Juvenile charges have penalties to be determined in juvenile court system along with multiple years of hunting license revocation.
Game Commission Executive Director Bryan Burhans said the filing of charges brings to an end a thorough investigation about an incident that has drawn much attention and public outrage. Burhans said posts about the incident on the agency’s Facebook page have made clear the contempt hunters hold for the actions depicted on the video.
“Hunters care deeply about wildlife,” Burhans said. “It’s through their decades of dedication to the outdoors that we enjoy healthy and sustainable populations of wild birds and mammals, and that those wildlife species that encounter trouble are identified and afforded additional protection.

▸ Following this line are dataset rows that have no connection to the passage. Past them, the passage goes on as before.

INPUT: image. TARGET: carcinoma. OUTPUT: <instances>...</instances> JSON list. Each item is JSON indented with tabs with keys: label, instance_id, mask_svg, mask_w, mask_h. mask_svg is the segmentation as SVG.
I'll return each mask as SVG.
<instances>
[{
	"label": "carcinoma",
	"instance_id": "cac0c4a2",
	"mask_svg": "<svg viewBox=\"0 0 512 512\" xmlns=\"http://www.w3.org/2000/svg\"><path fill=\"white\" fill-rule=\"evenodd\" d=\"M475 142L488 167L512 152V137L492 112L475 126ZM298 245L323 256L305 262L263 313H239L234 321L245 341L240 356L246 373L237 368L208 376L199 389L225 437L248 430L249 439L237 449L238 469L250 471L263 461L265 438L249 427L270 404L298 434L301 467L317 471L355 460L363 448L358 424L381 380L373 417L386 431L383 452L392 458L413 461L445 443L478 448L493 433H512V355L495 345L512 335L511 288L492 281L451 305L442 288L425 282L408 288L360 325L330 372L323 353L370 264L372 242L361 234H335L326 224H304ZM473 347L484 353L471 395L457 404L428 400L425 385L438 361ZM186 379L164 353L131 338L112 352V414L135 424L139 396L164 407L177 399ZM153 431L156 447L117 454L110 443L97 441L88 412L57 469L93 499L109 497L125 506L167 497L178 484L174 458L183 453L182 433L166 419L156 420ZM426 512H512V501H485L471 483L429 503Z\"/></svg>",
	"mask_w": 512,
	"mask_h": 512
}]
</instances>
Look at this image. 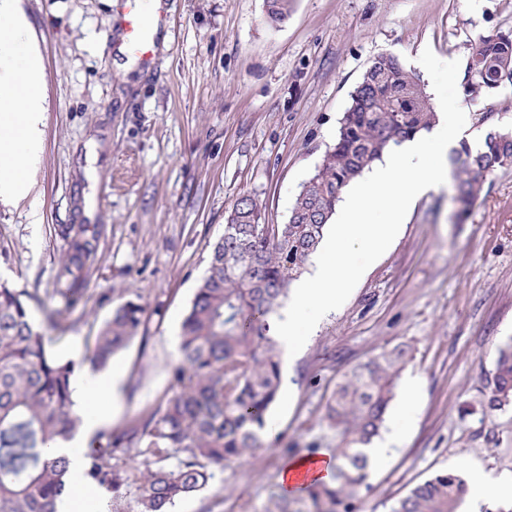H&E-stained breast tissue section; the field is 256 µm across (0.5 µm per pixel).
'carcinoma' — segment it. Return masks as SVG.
I'll return each instance as SVG.
<instances>
[{
  "label": "carcinoma",
  "instance_id": "obj_1",
  "mask_svg": "<svg viewBox=\"0 0 512 512\" xmlns=\"http://www.w3.org/2000/svg\"><path fill=\"white\" fill-rule=\"evenodd\" d=\"M292 0H266L270 24L285 22ZM512 82V34L485 38L468 60V95L491 94ZM418 77L392 56L375 58L351 94L336 143L302 186L288 223L262 224L261 208L240 196L214 240L205 276L186 310L180 358L169 370L173 394L119 432L101 433L84 455V480L110 493V512H126L134 495L137 512H169L175 503L208 486L210 466L240 459L265 447L267 415L281 385L280 360L270 335L271 319L293 280L310 263L324 238L341 192L392 147L435 122ZM458 181L457 203L465 214L485 178L512 164V128L489 127L483 148L467 143L450 157ZM266 233H260L262 227ZM79 224L55 294L69 306L95 238ZM32 296L0 282V512H59L68 490L70 459L52 448L70 440L80 417L71 399L76 364L48 347L28 316ZM145 307L120 303L94 336L86 360L94 368L146 331ZM410 347L398 344L344 373L326 404L336 429L335 480L305 487L307 512H358L359 489L369 469L365 446L379 436ZM512 406V342L499 348L491 410ZM115 448H134L143 464L112 461ZM464 480L435 473L399 499L391 512H460Z\"/></svg>",
  "mask_w": 512,
  "mask_h": 512
}]
</instances>
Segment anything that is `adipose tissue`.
<instances>
[{
  "label": "adipose tissue",
  "mask_w": 512,
  "mask_h": 512,
  "mask_svg": "<svg viewBox=\"0 0 512 512\" xmlns=\"http://www.w3.org/2000/svg\"><path fill=\"white\" fill-rule=\"evenodd\" d=\"M38 46L19 0H0V204L18 205L34 187V172L44 141L46 92L35 74ZM120 369L111 377L92 372L71 380L76 405L86 407L87 429H95L104 415L94 403L117 398Z\"/></svg>",
  "instance_id": "1"
}]
</instances>
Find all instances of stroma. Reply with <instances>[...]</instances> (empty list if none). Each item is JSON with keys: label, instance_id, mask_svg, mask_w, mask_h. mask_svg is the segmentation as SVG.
<instances>
[{"label": "stroma", "instance_id": "1", "mask_svg": "<svg viewBox=\"0 0 512 512\" xmlns=\"http://www.w3.org/2000/svg\"><path fill=\"white\" fill-rule=\"evenodd\" d=\"M146 61L112 66L117 0H23L47 90L36 209L0 206V279L35 294L32 322L49 348L84 363L87 342L121 302H140L147 330L118 353L120 431L170 395L179 328L211 243L243 195L284 224L303 184L333 146L370 63L391 55L425 90L418 58L467 63L484 37L512 33V0H294L285 23L264 0H173ZM453 181L421 198L348 300L282 366L267 448L214 468L207 489L173 512H265L284 464L331 454L325 404L355 365L398 344L413 354L376 444L360 512H390L434 473L512 476V406L486 394L499 347L512 340V166L487 176L457 222ZM98 227L81 273L83 301L53 290L69 225ZM62 314L64 331L47 328Z\"/></svg>", "mask_w": 512, "mask_h": 512}]
</instances>
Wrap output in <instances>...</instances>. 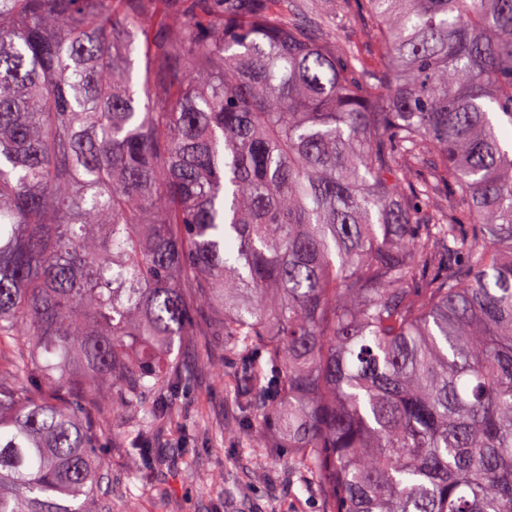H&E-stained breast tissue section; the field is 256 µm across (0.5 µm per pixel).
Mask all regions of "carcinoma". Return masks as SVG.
Segmentation results:
<instances>
[{
	"mask_svg": "<svg viewBox=\"0 0 512 512\" xmlns=\"http://www.w3.org/2000/svg\"><path fill=\"white\" fill-rule=\"evenodd\" d=\"M0 0V512H101L184 379L328 512H512V0ZM143 52L165 86L133 83ZM314 10L325 21L327 34L336 40L339 49L356 43L362 56L377 64L379 38L366 17L357 16L343 0H314ZM239 355L225 356L224 376L218 367L224 355L217 354L215 367L199 360L192 348L183 349L177 359V367L186 378V384L173 401L175 412L184 424H191L202 405L206 407L214 426L231 427L238 421V409L229 386L228 367Z\"/></svg>",
	"mask_w": 512,
	"mask_h": 512,
	"instance_id": "obj_1",
	"label": "carcinoma"
}]
</instances>
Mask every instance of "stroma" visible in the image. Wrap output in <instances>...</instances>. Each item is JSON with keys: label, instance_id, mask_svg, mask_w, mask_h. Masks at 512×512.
<instances>
[{"label": "stroma", "instance_id": "obj_1", "mask_svg": "<svg viewBox=\"0 0 512 512\" xmlns=\"http://www.w3.org/2000/svg\"><path fill=\"white\" fill-rule=\"evenodd\" d=\"M314 8L338 48L357 44L366 60L376 62L379 38L368 18L357 16L346 0H315ZM177 367L186 378L174 401L180 421L192 423L204 408L214 426H234L239 414L228 376L203 364L191 348L180 352ZM104 419L112 430L110 512H123L133 498L140 512H326L314 476L286 451L260 447L243 435L224 443L200 440L187 455L171 426L154 441L163 466L145 479L121 450L130 413L108 412Z\"/></svg>", "mask_w": 512, "mask_h": 512}]
</instances>
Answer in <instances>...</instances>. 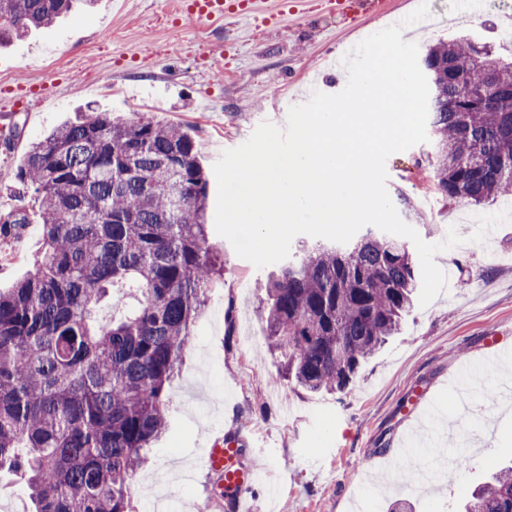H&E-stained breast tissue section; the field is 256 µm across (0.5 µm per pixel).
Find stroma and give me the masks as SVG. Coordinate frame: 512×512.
<instances>
[{"instance_id":"35a3bbf8","label":"stroma","mask_w":512,"mask_h":512,"mask_svg":"<svg viewBox=\"0 0 512 512\" xmlns=\"http://www.w3.org/2000/svg\"><path fill=\"white\" fill-rule=\"evenodd\" d=\"M352 10L287 12L282 0H259L245 18L197 21L174 0H95L52 26L0 46V212L23 208L29 224L0 237V289L32 270L42 229L37 205L17 180L31 143L77 119L84 108L128 120L146 114L193 135L206 171L223 151L245 142L262 122L278 123L312 91L336 94L347 83L335 61L364 38L410 14L419 0H354ZM430 15L403 40L426 46L469 37L493 48L512 45V0H486L483 13L460 12L459 0H429ZM431 143L390 156V197L405 194L402 220L435 244L449 229L464 238L476 216L512 208V196L479 206L443 197L431 167ZM209 244L224 257L192 327L161 437L130 487L133 512H153L157 491L180 512H224L216 479L201 464L209 441L239 432L245 463L257 470L259 512H387L403 495L401 475L381 465L379 449L402 435L431 436L422 408L447 403L460 363H481L488 338L512 343V222L495 238L461 244L435 257L454 282L428 306L413 303L400 330L366 362L343 393H311L282 375L257 309L260 282L279 264L256 268L215 226ZM459 443L477 437L467 469L432 492L411 495L414 512H458L471 491L512 463V406L489 412L475 401Z\"/></svg>"}]
</instances>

“Hunters are taught at an early age to hunt ethically, to be respectful of the game they hunt, the property upon which they hunt and other hunters,” Burhans said. “The Game Commission’s Hunter-Trapper Education program emphasizes these longstanding principles to new hunters.”
Posts by followers of the Game Commission’s social-media pages made it clear that many were keeping track of the case as the investigation continued. Some expressed frustration with the length of time it took for charges to be filed, but in cases where charges likely are to be brought under the state’s Game and Wildlife Code, it’s important to complete a thorough investigation before filing any charges because a hearing on the charges might be held soon afterward, and the case closed permanently.
Even in this case, where there was video of an unlawful act, investigators had to determine it happened in Pennsylvania, where the Game Commission has authority to file charges, as well as collect evidence to prove the teens committed the act and posted the videos.
“It’s easy to understand why people were outraged by the incident,” Pennsylvania Board of Game Commissioners President Tim Layton said. “But the worst-case scenario would have been rushing the investigation and heading into court with a case that wasn’t as strong as it could have been.
“Complicated investigations take time, and on behalf of the Board of Game Commissioners, I would like to commend the Game Commission, its Northwest Region Office and all of the game wardens who investigated the matter in cooperation with Pennsylvania State Police, local law-enforcement and the Jefferson County District Attorney’s office. It’s a difficult job, and you do it extremely well.”
Jefferson County District Attorney Jeff Burkett also spoke of the length of time it takes to complete a thorough investigation.
“Obviously, this case has generated a large amount of public outcry,” Burkett said. “People have assumed that officers have been dragging their feet when, actually, the opposite is true. They have put a lot of hard work in on this case in order to present the case for prosecution. I commend the Pennsylvania Game Commission for their efforts in this matter.”
The Pennsylvania Game Commission does not release the names of minors who are charged with violations of the state Game and Wildlife Code.